Myth #4: We eat for comfort.
This myth is so prevalent that many magazines have urged us to make lists of our “comfort foods,” things like cake, oatmeal, chocolate, chicken and dumplings, ice cream, and so on. Well if these foods really had significant comforting qualities, the makers of alcohol, Valium, and Xanax would be out of business.
That some people feel comforted after eating certain foods has nothing to do with the food and everything to do with their core value. They feel like they are “taking care of themselves,” and, significantly, do not overeat. If core value motivates eating or anything else, the likely result will be comfort and general well being.
But if core hurts motivate “eating for comfort,” the result will be guilt and shame. When you think about it, it’s a bit silly to say that you eat for comfort when the result of overeating is severe physical as well as mental discomfort.
Myth #5: We eat for love (because our mothers expressed affection with food).

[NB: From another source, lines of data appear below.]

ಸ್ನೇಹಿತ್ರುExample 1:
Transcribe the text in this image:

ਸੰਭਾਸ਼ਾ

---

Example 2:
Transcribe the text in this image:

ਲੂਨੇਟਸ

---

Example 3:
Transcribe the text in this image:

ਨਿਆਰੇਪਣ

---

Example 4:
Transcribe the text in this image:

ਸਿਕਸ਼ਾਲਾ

This is an especially damaging myth. The same people who espouse it, by the way, tell overeaters who had absent mothers that they eat for affection because their mothers didn’t express love with food. Well guess what; expressing affection with food is pretty darn common. In general, most mothers use food to express affection to children, including those who grow up to be thin, though the parents who make an issue of what kind of food are a bit more likely to produce eating disorders.

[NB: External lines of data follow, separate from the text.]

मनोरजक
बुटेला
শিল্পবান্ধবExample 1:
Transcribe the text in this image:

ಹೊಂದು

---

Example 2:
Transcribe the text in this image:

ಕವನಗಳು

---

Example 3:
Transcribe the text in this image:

Empirical facts aside, “eating for affection,” like “eating for comfort,” belies common sense. Overeating leads to self-recrimination and loathing but certainly not love. Has anyone actually felt love by eating too much? If we did, we would savor it, prolong it, drag it out as much as we could. Yet overeaters, particularly those who attack food, tend to eat at one pace: fast and furious. Some actually keep eating just to feel so bad about themselves afterwards that they will finally stick to their weight loss goal. Of course, there’s only one thing self-loathing gets you to stick to and that’s self-destructive behavior.
We do not eat for love because core hurt eating is not an attempt to feel valued, accepted, or loved. Quite the opposite, core hurts are about feeling unworthy of value, acceptance, and love. A sense of unworthiness causes severe decline in well being and energy, and thereby makes the impulse to eat stronger. But as long as we keep eating, we can at least accept ourselves as unworthy.